Shortages of antiretroviral drugs leading to changes in ART regimens were common in the surveyed HIV/AIDS care and treatment clinics. The study also reveals that different coping strategies were used to avoid changes in ART regimens, which is important to reduce the risk of the emergence of drug-resistant HIV strains . Drug resistance increases the risk of rapid disease progression and is of major public health concern . Also, resistance to the first-line antiretroviral drugs imposes large opportunity costs on the treatment programs since second-line antiretroviral drugs are more expensive .
Shortening of the refill period was a common strategy utilised to cope with the shortages of antiretroviral drugs. This is important to ensure that patients are maintained on their ART regimens; however, this strategy is associated with increased direct and indirect costs borne by patients and their families in accessing treatment . Both direct and indirect costs in accessing care are associated with poor adherence to treatments [26–28] and treatment interruptions . Treatment interruptions are associated with high rates of drug resistance , rapid disease progression and greater numbers of deaths [16, 31].
An inefficient supply system and forecasting challenges were cited as the main factors causing shortages and stock-outs of antiretroviral drugs in the clinics. These findings correlate with a Global Fund report which singled out weak forecasting, accelerated patient enrollment and lengthy procurement processes as the main factors behind antiretroviral drug stock-outs in African countries . Lack of adequate skills among healthcare workers to use drugs efficiently, to quantify needs and to manage stocks of antiretroviral drugs have also been reported by several studies in Tanzania [32, 33]. It has been argued that the international targets that were set for ART programs greatly over-estimated the capacity of the healthcare systems in sub-Saharan African countries .
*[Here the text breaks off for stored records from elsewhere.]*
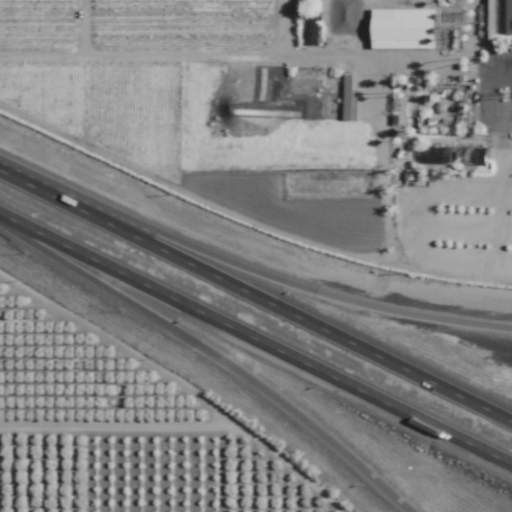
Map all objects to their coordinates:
building: (501, 19)
building: (498, 20)
building: (304, 33)
road: (493, 89)
parking lot: (490, 98)
crop: (185, 241)
road: (256, 289)
road: (330, 293)
road: (255, 341)
road: (211, 355)
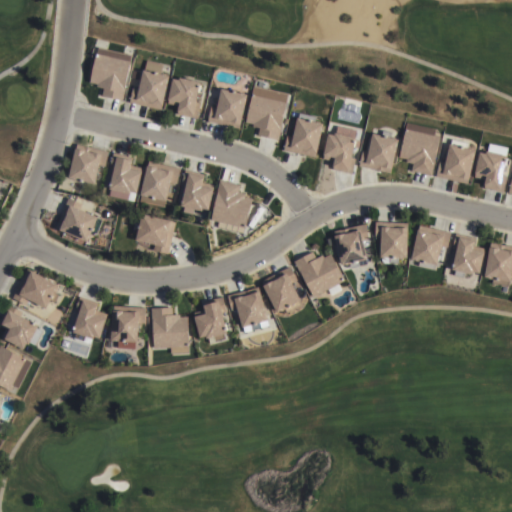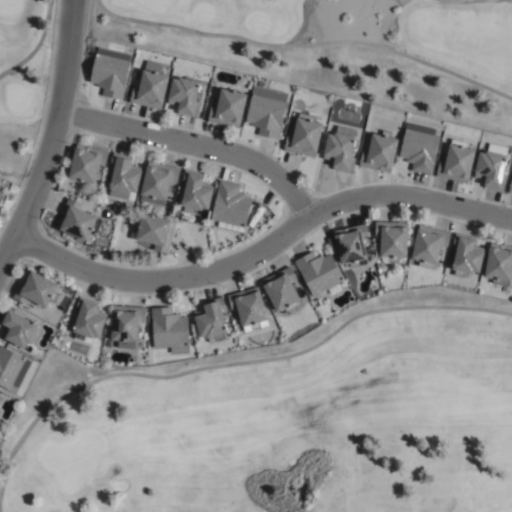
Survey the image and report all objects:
building: (108, 71)
building: (110, 72)
park: (30, 81)
building: (148, 85)
building: (149, 91)
building: (182, 95)
building: (184, 97)
building: (226, 107)
building: (228, 109)
building: (264, 110)
building: (267, 111)
road: (51, 135)
building: (302, 135)
building: (304, 137)
road: (194, 147)
building: (418, 147)
building: (338, 148)
building: (419, 148)
building: (377, 152)
building: (340, 153)
building: (378, 154)
building: (84, 162)
building: (454, 163)
building: (86, 164)
building: (455, 164)
building: (489, 166)
building: (491, 171)
building: (124, 175)
building: (122, 177)
building: (158, 180)
building: (158, 181)
building: (509, 185)
building: (510, 187)
building: (195, 192)
building: (230, 205)
building: (229, 206)
building: (73, 219)
building: (76, 223)
building: (154, 232)
building: (155, 233)
building: (390, 238)
building: (393, 240)
building: (348, 242)
building: (427, 243)
building: (352, 245)
building: (428, 246)
road: (262, 248)
building: (465, 255)
building: (465, 257)
building: (497, 263)
building: (498, 267)
building: (317, 272)
building: (319, 274)
building: (33, 288)
building: (279, 288)
building: (281, 290)
building: (36, 291)
building: (246, 306)
building: (248, 309)
park: (301, 313)
building: (208, 318)
building: (210, 318)
building: (87, 319)
building: (88, 320)
building: (124, 324)
building: (15, 326)
building: (125, 327)
building: (167, 328)
building: (19, 330)
building: (168, 330)
building: (9, 369)
building: (11, 370)
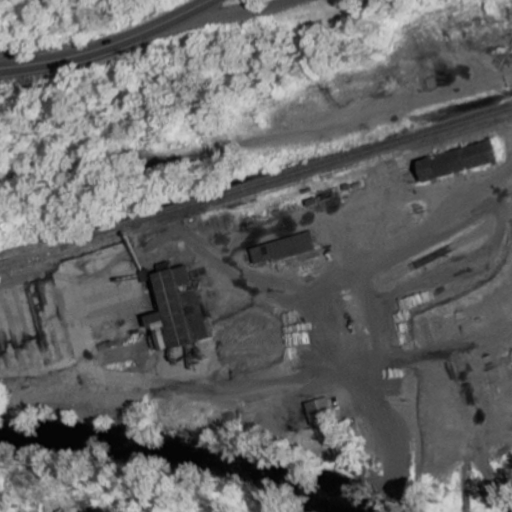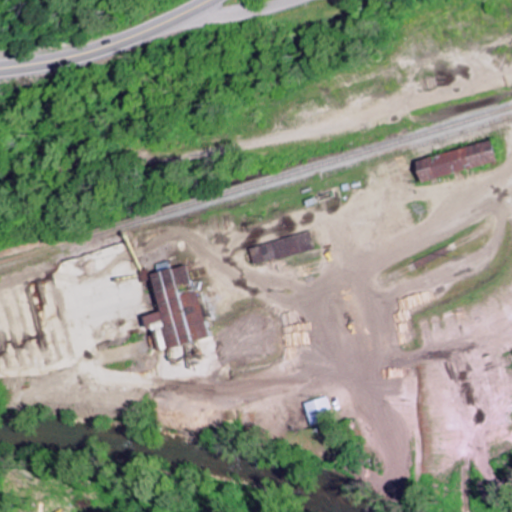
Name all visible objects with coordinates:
road: (250, 10)
road: (111, 47)
road: (257, 146)
building: (451, 162)
railway: (256, 182)
road: (414, 250)
building: (175, 311)
building: (319, 411)
river: (185, 451)
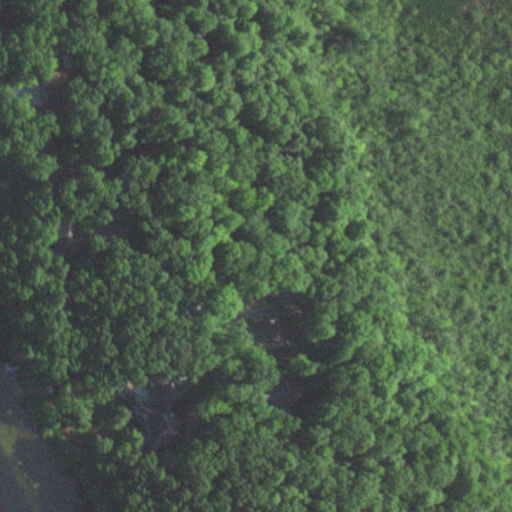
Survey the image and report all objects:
building: (44, 162)
building: (64, 230)
road: (262, 270)
building: (274, 395)
building: (157, 412)
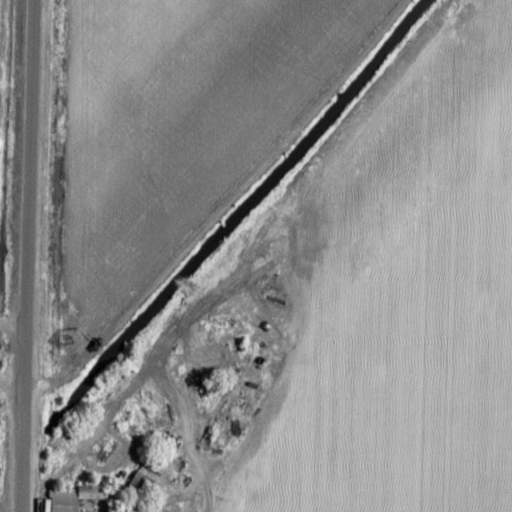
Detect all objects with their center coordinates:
road: (28, 256)
road: (338, 294)
road: (13, 391)
building: (145, 481)
building: (76, 495)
Recently, the parliamentary committee found large quantities of antiretroviral drugs that had expired at MSD warehouses before being distributed to healthcare facilities, highlighting some of the challenges reported in the facilities. Reliable forecasting, coupled with appropriate inventory management to ensure an uninterrupted supply of antiretroviral drugs, are crucial in the performance of HIV/AIDS care and treatment programs .
Limitations of the study
This study provides a snap-shot evaluation of the performance of the pharmaceutical system, which is under increased pressure due to the scale-up of ART programs in Tanzania. The study employed a purposive sampling method, which limits the generalisation value of its findings since the selected clinics may not give a true representation of all the other HIV/AIDS care and treatment clinics in the country.
The data presented in this paper was based on self-reporting by the participating healthcare workers in the selected clinics. We regret that the methodology used in this paper was not sufficient to collect quantitative data for higher-level analysis. Also, we did not interview patients or officials from the MSD, although we strongly believe they possess important information related to the findings of this study. Their views could have strengthened the main conclusion of this study.
Changes in ART regimens due to stock-outs of antiretroviral drugs occurred in a small but significant number of patients. This increases the risk of the emergence of drug-resistant HIV strains. Healthcare workers use various coping strategies to prevent changes in ART regimens but, unfortunately, some of these strategies also increase patient-borne costs. This may discourage them from attending their routine clinics, causing unplanned treatment interruptions. Strengthening the supply chain management system is important, otherwise there is a high risk of jeopardising the benefits of antiretroviral treatment programs that have been witnessed in recent years.